On the same day - June 30th - London Records are affording The Durutti Column’s 1998 album ‘Time Was GIGANTIC… When We Were Kids’ a first vinyl edition. Remastered and expanded for this outing, the double LP set has been pressed by MPO in France and you can see some of the artwork below. There’s an excellent essay by James Nice, but you can stump up the cost of entry if you want to read that!

Something for the ‘read all the way to the end’ folk
‘69 Love Songs’ is great, but it’s no ‘i’. I swear I’m not being a deliberate contrarian when I express this preference. And, let’s be clear, there’s plenty of gold in The Magnetic Fields’ majestic back-catalogue. A combination of Neil Hannon covering several of Stephin Merritt’s songs as Divine Comedy b-sides and frequenting a lively music forum entitled Black Cat Bone in the early Noughties nudged me towards the fabled concept triple-album. It was a lot to absorb, yet it was immediately clear what was appealing about the idiosyncratic but outrageously melodic music found within.
However, it was the follow-up, ‘i’, containing fourteen tracks all starting with the letter ‘i’ and arranged in alphabetical order, that rapidly became an all-time favourite.

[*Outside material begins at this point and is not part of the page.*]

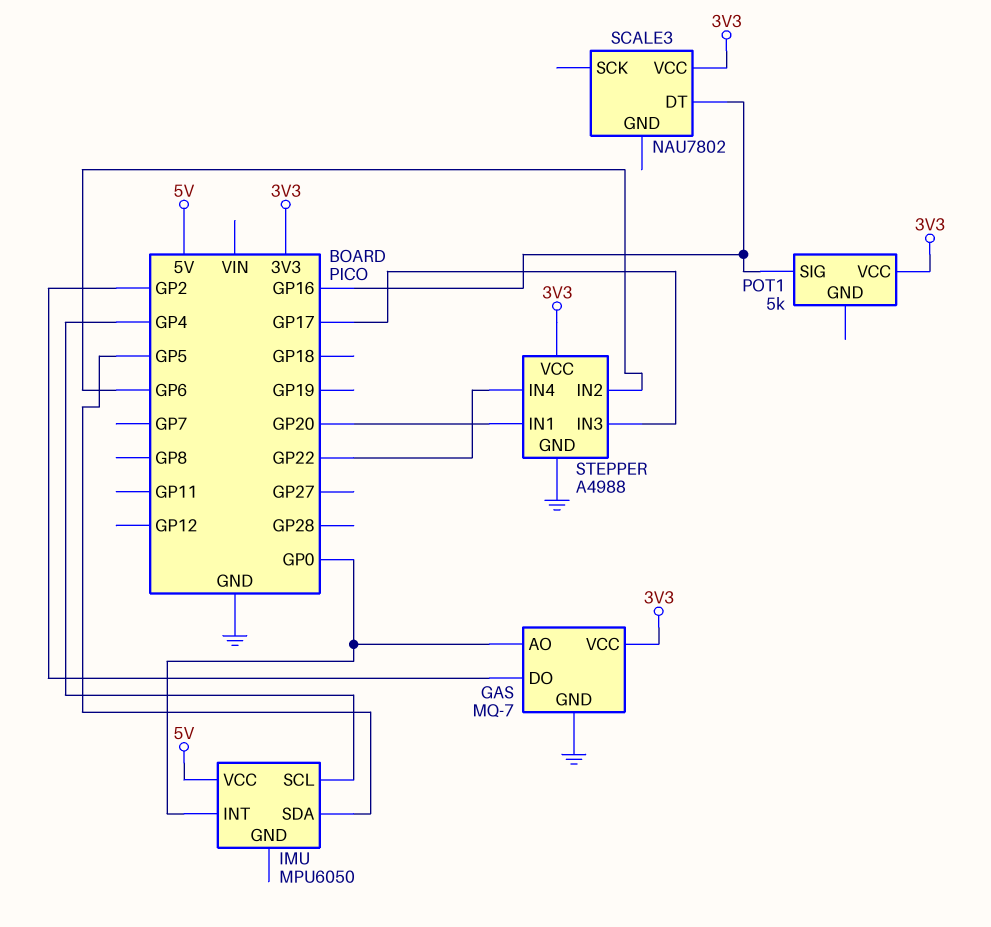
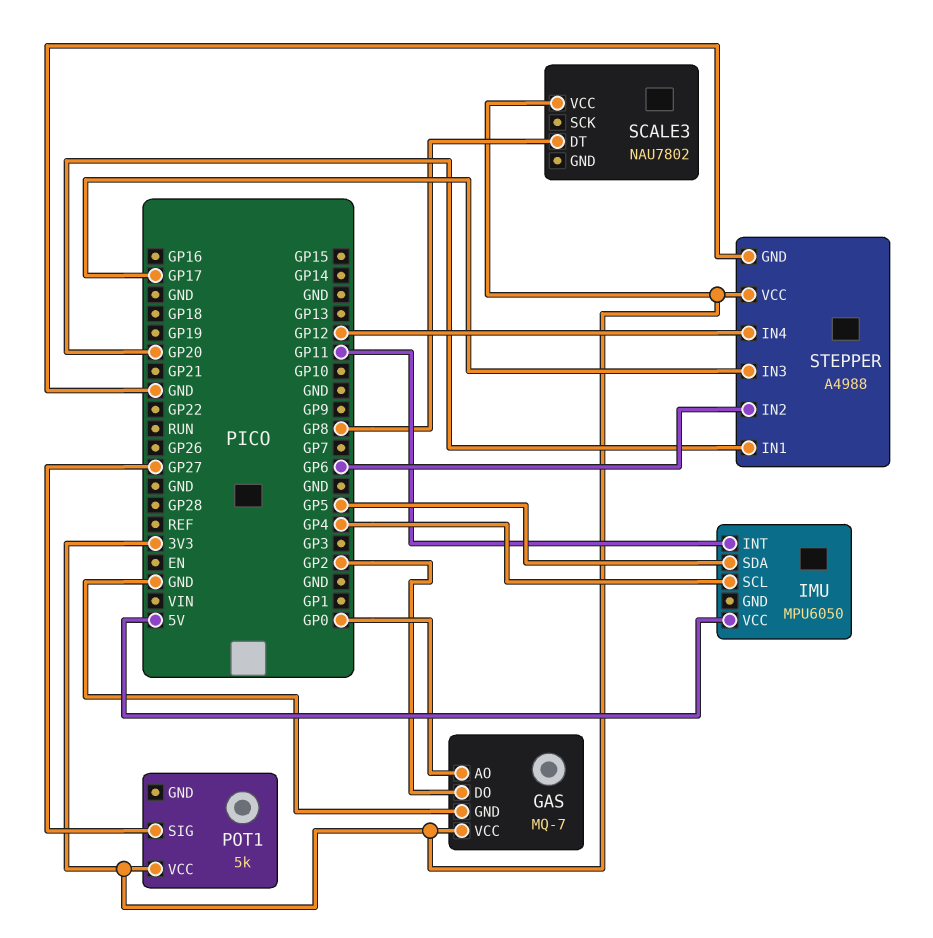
IMU pin INT: GP0 -> GP11
POT1 pin SIG: GP16 -> GP27
SCALE3 pin DT: GP16 -> GP8
STEPPER pin IN4: GP22 -> GP12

Reining in some of the excesses and tightening up the fidelity - not to mention boldly ditching the synths - seemed to pull Merritt’s obvious talents into dazzling focus. Somewhere between songs and short stories, ‘I Wish I Had An Evil Twin’ (sample lyric: “I wish I had an evil twin, running ‘round doing people in”) and ‘I Thought You Were My Boyfriend’ head off in very different directions but are united by their meticulous construction.
And what about ‘If There’s Such A Thing As Love’? A strident string section somehow melds perfectly to an acoustic, percussive chug before a distant harpsichord solo draws out its fragile undercurrent. All of which has been said without mentioning Merritt’s voice, noirish but smooth like a hazelnut latte. While wry might be the default setting, he can do aching, wistful and effusive just as well. Ornate but still robust, the tracks on’i’ have endured, an array of earworms that would feel like a collection of highlights but for the very evident alphabetical conceit. I was overjoyed when a vinyl release was finally revealed for RSD23, but quickly deflated when it was confirmed as US only. Thankfully, an incredibly kind Twitter follower was happy to help me out and I received a copy several weeks ago. It’s on gold (brown) vinyl and plays with only very occasional surface noise. But, more importantly, it’s got me head over heels about this fabulous album once more. In the unlikely event you’re not familiar, I *cough* recommend you seek it out.
I really look forward to this column.
Stuff I know and stuff I don't (yet) make for an excellent read.
The Magnetic Fields are blissful and your writing makes me want to listen to them again right now.
Ah! Minidisc recording from the radio memories. Mine had a 6 second buffer, so you could decide after the first 6 seconds whether to record a track or wait for the next one!